Comece com a afirmação de que “os ricos têm dinheiro para pagar”. A maioria dos ricos não está sentada sobre uma pilha de dinheiro ocioso. Fazem parte da propriedade de empresas em funcionamento e de outros investimentos produtivos que já são tributados através do rendimento, dos ganhos de capital e dos impostos sobre as sociedades. Os impostos sobre a riqueza estão incluídos em produtos adicionais que, entre outras coisas, actuam como taxas de imposto efectivas altamente restritivas sobre os retornos de investimento ordinários. Isto é especialmente verdadeiro num ambiente de baixo crescimento e quando adicionado a elevados impostos federais, estaduais e locais.
Portanto, as alegações de que os impostos sobre a riqueza “afectam apenas os multimilionários” não são válidas. Não é assim que a economia funciona. A diminuição dos retornos das poupanças e do investimento significa que, com o tempo, os ricos investem menos – e precisamos que eles invistam. As perdas, incluindo um crescimento mais lento da produtividade e dos salários, podem espalhar-se por toda a economia de inúmeras formas. Mas é verdade.

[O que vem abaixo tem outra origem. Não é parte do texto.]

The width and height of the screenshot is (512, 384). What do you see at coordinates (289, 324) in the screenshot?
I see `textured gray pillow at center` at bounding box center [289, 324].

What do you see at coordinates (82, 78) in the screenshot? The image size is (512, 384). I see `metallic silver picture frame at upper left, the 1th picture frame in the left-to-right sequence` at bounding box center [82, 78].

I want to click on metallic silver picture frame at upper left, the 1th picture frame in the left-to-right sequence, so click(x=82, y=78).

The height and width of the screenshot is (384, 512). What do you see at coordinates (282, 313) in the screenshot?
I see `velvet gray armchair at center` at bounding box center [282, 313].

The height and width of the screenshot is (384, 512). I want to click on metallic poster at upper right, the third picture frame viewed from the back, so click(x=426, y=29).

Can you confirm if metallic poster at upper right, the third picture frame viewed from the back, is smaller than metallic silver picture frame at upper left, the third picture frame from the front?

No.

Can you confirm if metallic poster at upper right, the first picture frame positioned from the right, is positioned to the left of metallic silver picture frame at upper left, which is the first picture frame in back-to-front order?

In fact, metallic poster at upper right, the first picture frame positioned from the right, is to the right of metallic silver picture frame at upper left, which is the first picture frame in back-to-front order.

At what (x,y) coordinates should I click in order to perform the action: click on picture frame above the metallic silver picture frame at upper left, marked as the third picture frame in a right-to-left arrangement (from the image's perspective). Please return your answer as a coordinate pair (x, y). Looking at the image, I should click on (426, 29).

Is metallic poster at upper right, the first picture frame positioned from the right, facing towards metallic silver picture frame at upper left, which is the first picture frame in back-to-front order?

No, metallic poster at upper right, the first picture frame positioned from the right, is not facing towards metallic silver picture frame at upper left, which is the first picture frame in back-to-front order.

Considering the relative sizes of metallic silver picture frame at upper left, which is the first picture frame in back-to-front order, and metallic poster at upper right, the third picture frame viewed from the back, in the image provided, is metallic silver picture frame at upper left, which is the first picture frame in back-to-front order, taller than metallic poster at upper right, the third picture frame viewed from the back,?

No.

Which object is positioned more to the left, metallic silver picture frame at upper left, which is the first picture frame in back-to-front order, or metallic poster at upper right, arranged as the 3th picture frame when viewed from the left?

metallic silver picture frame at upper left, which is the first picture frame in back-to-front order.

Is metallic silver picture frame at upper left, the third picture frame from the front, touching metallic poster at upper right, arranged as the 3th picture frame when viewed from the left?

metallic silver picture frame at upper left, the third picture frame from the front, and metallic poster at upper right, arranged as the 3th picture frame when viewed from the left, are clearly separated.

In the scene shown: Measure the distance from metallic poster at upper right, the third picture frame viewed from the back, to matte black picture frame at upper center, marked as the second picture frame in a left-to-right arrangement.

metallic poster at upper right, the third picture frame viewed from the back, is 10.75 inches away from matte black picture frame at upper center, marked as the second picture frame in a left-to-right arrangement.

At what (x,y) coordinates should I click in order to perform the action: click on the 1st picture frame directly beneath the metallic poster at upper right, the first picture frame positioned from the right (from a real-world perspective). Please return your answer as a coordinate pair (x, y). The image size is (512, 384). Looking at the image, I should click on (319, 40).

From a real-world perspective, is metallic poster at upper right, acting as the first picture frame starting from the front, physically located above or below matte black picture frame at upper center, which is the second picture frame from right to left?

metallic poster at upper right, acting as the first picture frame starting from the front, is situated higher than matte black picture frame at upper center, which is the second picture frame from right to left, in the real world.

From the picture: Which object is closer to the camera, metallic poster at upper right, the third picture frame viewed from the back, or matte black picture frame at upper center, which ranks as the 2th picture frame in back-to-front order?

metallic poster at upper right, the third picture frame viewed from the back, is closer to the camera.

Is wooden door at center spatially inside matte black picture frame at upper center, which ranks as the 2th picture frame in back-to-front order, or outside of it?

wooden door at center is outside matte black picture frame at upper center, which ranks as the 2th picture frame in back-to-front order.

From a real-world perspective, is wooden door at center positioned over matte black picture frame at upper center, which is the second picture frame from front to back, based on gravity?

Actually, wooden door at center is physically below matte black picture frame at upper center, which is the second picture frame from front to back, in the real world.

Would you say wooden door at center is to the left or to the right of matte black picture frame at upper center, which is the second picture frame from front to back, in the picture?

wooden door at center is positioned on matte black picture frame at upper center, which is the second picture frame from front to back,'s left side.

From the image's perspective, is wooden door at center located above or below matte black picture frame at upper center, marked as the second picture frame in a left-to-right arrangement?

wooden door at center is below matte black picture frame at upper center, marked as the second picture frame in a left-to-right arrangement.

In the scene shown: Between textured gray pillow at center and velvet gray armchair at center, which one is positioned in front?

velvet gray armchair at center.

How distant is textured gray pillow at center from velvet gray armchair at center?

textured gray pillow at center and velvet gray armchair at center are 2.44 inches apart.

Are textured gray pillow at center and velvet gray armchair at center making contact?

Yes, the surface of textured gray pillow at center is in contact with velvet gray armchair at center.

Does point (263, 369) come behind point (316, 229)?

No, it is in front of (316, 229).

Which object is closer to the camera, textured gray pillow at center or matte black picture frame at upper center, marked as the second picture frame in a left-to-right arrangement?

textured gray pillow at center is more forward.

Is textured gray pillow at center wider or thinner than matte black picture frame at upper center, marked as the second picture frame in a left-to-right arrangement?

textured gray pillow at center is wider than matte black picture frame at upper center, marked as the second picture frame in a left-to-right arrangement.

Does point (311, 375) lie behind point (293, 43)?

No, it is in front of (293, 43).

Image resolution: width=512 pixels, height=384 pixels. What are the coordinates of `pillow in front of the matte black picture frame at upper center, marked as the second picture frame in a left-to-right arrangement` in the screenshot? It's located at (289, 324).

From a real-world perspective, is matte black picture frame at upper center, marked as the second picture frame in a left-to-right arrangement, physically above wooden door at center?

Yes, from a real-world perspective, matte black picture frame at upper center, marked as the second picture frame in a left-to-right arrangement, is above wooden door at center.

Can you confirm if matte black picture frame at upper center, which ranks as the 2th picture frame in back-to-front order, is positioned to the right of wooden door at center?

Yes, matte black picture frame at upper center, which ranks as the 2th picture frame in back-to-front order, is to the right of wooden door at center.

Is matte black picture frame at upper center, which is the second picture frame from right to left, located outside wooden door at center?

Por outras palavras, uma política que torne mais difícil iniciar, expandir e manter um negócio numa jurisdição não se limitará a pessoas que assinam cheques. As pessoas ricas e o seu dinheiro são móveis. Os trabalhadores não o são e acabam por pagar um preço mais elevado através de menos oportunidades e salários mais baixos.
Depois, há alegações de que impostos como o proposto na Califórnia são algo “único”. Este quadro enganoso não resolve nada.
Bloquear o imposto sobre o alojamento num determinado momento cria um problema de coordenação para o governo permitir que os ricos saiam – talvez para sempre – e tome decisões de negócios com base na estratégia fiscal e não nas necessidades dos consumidores. Num sistema que já depende de um pequeno número de contribuintes, a perda de apenas alguns dígitos pode destruir as receitas projectadas.
O impacto é aumentado porque a riqueza dos bilionários é muitas vezes ilegítima. O pagamento de impostos normalmente exige a venda de activos ou a contracção de empréstimos contra eles, criando impostos sobre ganhos de capital, exposições ao risco e outras distorções. Isto ajuda a explicar por que razão alguns indivíduos com elevado património já deixaram estados como a Califórnia, enquanto outros estão claramente preparados para sair se estas propostas forem aprovadas.
O que vem a seguir é previsível. Quando a receita do imposto sobre a riqueza diminuir – e irá diminuir – os decisores políticos irão expandir os impostos em vez de cortar as despesas. Um imposto “único” cobrado de bilionários ou milionários leva a um patrimônio líquido muito menor. Os preços estão subindo. O que começa como uma medida restrita e excepcional torna-se mais permanente para muitas pessoas, justificado a cada passo pelo mesmo desespero financeiro que criou o fracasso comprovado da política em primeiro lugar.
Só então os contribuintes ficarão relutantes. Europa Impostos sobre a propriedade Falhas crônicas foram comprovadas e apenas algumas permanecem. Califórnia, esteja avisado.
Um imposto sobre a riqueza não é uma solução para uma cultura financeira falida. Este é um sintoma que vê o crescimento dos custos como inevitável e opcional. Os decisores políticos que apelam a uma mobilidade ascendente genuína e fiscal mais sustentável podem culpar implacavelmente os ricos ou realizar um trabalho real e árduo: controlar o crescimento da despesa, expandir os impostos e promover um ambiente estável e favorável ao investimento.
Verônica de Rugy é pesquisador sênior do Mercatus Center da George Mason University. Este artigo foi produzido em colaboração com The Creators Syndicate.